This is the last week Mrs. Blackwell and I will be keeping our little guy at home all day every day. Beginning next Monday, day care becomes a part of our lives.
This development represents the end of an era, if an era can ever be composed of just four months. Regardless, life as we've known it is going to change drastically
The comfy enclave that has thus far comprised my son's world has begun expanding and it will likely never be this small and predictable again.
We are confident we're sending our little guy to a great day care. Mrs. Blackwell and I have met with the folks there and they are experienced professionals who by all appearances love kids.
But that said, there's still plenty of points of concern for someone looking to nitpick and quibble, which I most certainly am.

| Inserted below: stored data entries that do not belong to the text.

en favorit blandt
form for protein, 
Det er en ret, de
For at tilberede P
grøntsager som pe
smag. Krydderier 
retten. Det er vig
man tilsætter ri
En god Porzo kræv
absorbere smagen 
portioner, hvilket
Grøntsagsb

Let's start with the other kids. Actually, let's start by bathing the other kids. Right now, these kids represent tests to my son's immunity and little more
cute little disease mules, that's it, that's all.
As a former disease mule, I want my kid to avoid following in my footsteps by not wearing a clear slick of goo on his face like some shiny, transparent ninja mask. (Note: My poor mom and dad did their best before doctors finally determined I just needed my tonsils and adenoids removed.)

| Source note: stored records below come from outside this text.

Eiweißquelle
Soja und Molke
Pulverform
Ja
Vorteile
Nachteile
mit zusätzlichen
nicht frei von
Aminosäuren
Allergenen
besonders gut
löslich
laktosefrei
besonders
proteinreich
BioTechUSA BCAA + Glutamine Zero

Next, who's to say what kind of kids he'll be hanging with? Is it possible for a four-month old to learn bad habits from peers? I'm not expecting my boy to come home with a pack of Luckie's tucked in his onesie but, will he learn that throwing tantrums can be a successful strategy?
While he's at day care, the boy will be eating food prepared in the kitchen there. The administrator informs us that all food is organic and locally sourced, not that we ever requested such a thing.
Is it possible for a kid to develop a pallet that discriminates against all other non-organic, non-locally-sourced foods?
One of my four food groups is "miscellaneous" and I still enjoy meals whose contents are unknown, never minding any notions of local.
Mrs. Blackwell's tastes are far more refined but, she's not exactly a stickler for organic food either. So, we'll be equally unimpressed if the kid goes off the reservation and starts turning up his nose at Gerber baby food.
|They'll always have the market cornered when it comes to|
learning about eyebrows and turtle necks.
It's my belief that, eventually, he'll come around and eat the food in front of him. (Note: This theory/approach has been neither viewed nor approved by Mrs. Blackwell; but like all of my awesome parenting ideas, I think she'll go for it.)
For her part Mrs. Blackwell is excited that the day care is in possession of some uber-developmentally advanced toys for infants. A great thing indeed, but I hope he'll still have time to enjoy Burt and Ernie, even if they don't have a touch screen or "interactive developmental elements."
Ultimately, babies with germs are something he'll run into anywhere. And healthy, organic food and super-cool baby toys are hardly points of legitimate concern.
Perhaps it's not the day care that I have concerns about so much as it is the fact that little by little, he's growing.